Coïncidence : après le colloque universitaire du 5 novembre, organisé par Le Monde diplomatique et l’Observatoire des sondages sur la critique des sondages, Le Monde publie une pleine page du sondeur Brice Teinturier : « Critique de la critique » [1]. Nous ne saurons pas quelle est la cible puisque, à l’habitude des sondeurs, l’auteur ne cite jamais de nom, sinon celui d’un mort, Maurice Druon. Nous avons cette fois la chance d’échapper à la citation nécrophile habituelle de Pierre Bourdieu. On a bien compris que le procédé qui consiste à n’attaquer que les morts pour ne jamais avoir à citer les vivants ne procède pas d’une délicatesse mais d’une tactique de censure, ce qu’on appelle le « cimetière » en journalisme. Dans le débat intellectuel, citer des propos sans les attribuer à leurs auteurs viole le principe académique de la référence. Les scientifiques ne font pas des notes de bas de page pour faire chic, mais pour permettre à chacun de vérifier.

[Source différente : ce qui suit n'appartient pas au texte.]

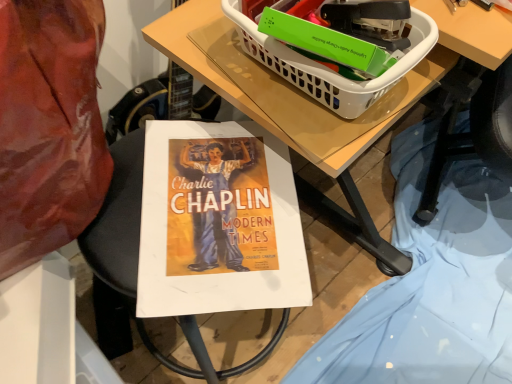
Where is `vacant point above wooden table at center (from a real-world perspective)`? This screenshot has width=512, height=384. vacant point above wooden table at center (from a real-world perspective) is located at coordinates (381, 260).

Ils ne réclament pas une confiance a priori, et c’est la condition sine qua non de toute confrontation loyale et du progrès de la connaissance. M. Teinturier ne connaît pas non plus les conditions de la citation des auteurs classiques. Prendre telle phrase de Saint Augustin, la décontextualiser pour l’appliquer à tout autre chose participe sans doute plus à la conversation du dîner en ville pour briller auprès de sa voisine. Quitte à se revendiquer philosophe, M. Teinturier eût pu choisir des citations plus proches de son problème et, par exemple, ne pas oublier Platon et sa critique des doxosophes, les interprètes de l’opinion.

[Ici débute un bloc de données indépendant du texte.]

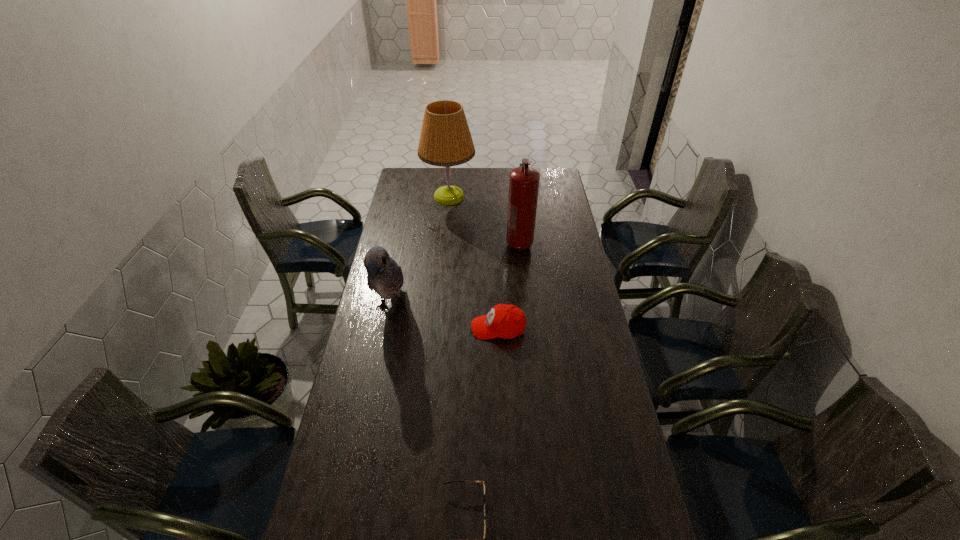
Where is `object that is at the far edge`? object that is at the far edge is located at coordinates (445, 140).

Locate an element on the screen. This screenshot has width=960, height=540. lamp positioned at the left edge is located at coordinates (445, 140).

Find the location of a particular element. The width and height of the screenshot is (960, 540). parrot located at the left edge is located at coordinates (385, 277).

In order to click on object located in the far left corner section of the desktop in this screenshot , I will do `click(445, 140)`.

Find the location of a particular element. vacant area at the far edge is located at coordinates (486, 169).

Where is `vacant space at the left edge of the desktop`? vacant space at the left edge of the desktop is located at coordinates (358, 406).

Identify the location of vacant area at the right edge. This screenshot has height=540, width=960. (555, 271).

The width and height of the screenshot is (960, 540). In order to click on unoccupied area between the fourth tallest object and the lamp in this screenshot , I will do `click(473, 262)`.

The width and height of the screenshot is (960, 540). Find the location of `free point between the parrot and the second shortest object`. free point between the parrot and the second shortest object is located at coordinates (444, 318).

Where is `empty location between the baseball cap and the parrot`? The height and width of the screenshot is (540, 960). empty location between the baseball cap and the parrot is located at coordinates (444, 318).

Quitte à citer encore, il n’est pas malvenu de diversifier les citations. Or, Saint Augustin était déjà sollicité dans la copie présentée aux premiers entretiens du Jeu de Paume, le 18 juin 2010, où un parterre de sondeurs était convié à réfléchir entre soi à la démocratie d’opinion. La copie publiée dans Le Monde n’en est qu’une réédition, une double copie en somme. On ne peut exactement accuser de plagiat celui qui sert deux fois la même copie. On se souvient du personnage du roman de David Lodge Un tout petit monde [2], le professeur Morris Zapp, qui parcourait les colloques de la planète avec une seule communication. Ici, la duplication met cependant en évidence une erreur grossière. Comment Brice Teinturier peut-il soutenir que les critiques, « atténuées depuis vingt-cinq ans », se sont réveillées il y a un mois seulement à l’occasion des primaires socialistes ? Déjà oubliée la polémique sur le sondage Harris Interactive de mars 2011, déjà oublié le lobbying des sondeurs pour faire avorter une réforme adoptée par le Sénat en octobre 2010, oubliée aussi l’affaire des sondages de l’Elysée en juillet 2009 ?

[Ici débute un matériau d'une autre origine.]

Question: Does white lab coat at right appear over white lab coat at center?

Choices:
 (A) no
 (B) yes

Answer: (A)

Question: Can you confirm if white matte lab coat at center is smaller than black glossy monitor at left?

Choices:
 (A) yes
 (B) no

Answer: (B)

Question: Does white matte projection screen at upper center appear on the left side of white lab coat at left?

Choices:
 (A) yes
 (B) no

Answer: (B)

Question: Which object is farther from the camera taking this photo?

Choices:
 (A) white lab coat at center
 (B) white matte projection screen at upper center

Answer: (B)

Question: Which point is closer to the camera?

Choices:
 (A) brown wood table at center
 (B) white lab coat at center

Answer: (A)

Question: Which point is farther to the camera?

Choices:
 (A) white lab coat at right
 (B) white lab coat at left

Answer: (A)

A moins que l’amnésie ne soit utile. On a bien compris que M. Teinturier défendait son fonds de commerce. Est-il besoin pour cela de s’aventurer sur le terrain inconnu pour lui de la connaissance historienne et sociologique de la démocratie ? Le commerce est sans doute une activité honorable, à condition que les commerçants ne prétendent pas sauver la démocratie contre d’obscurs et mystérieux ennemis.

La copie de Brice Teinturier est donc à la fois mauvaise et frauduleuse. Si elle était une copie d’examen, il faudrait se demander si l’auteur ne doit pas être traduit devant la commission de discipline. Etant publiée dans la presse, elle est un très mauvais exemple par temps de plagiat, de coupé-collé et d’imposture.

Notes

[1] « Critique de la critique », Le Monde, 8 novembre 2011.

[2] David Lodge, Un tout petit monde, Rivages poche, 2004.

 

 

 

Pour consulter le blog d'Alain Garrigou : http://blog.mondediplo.net/-Regime-d-opinion-

Nov 5

Peuple : sale mot ?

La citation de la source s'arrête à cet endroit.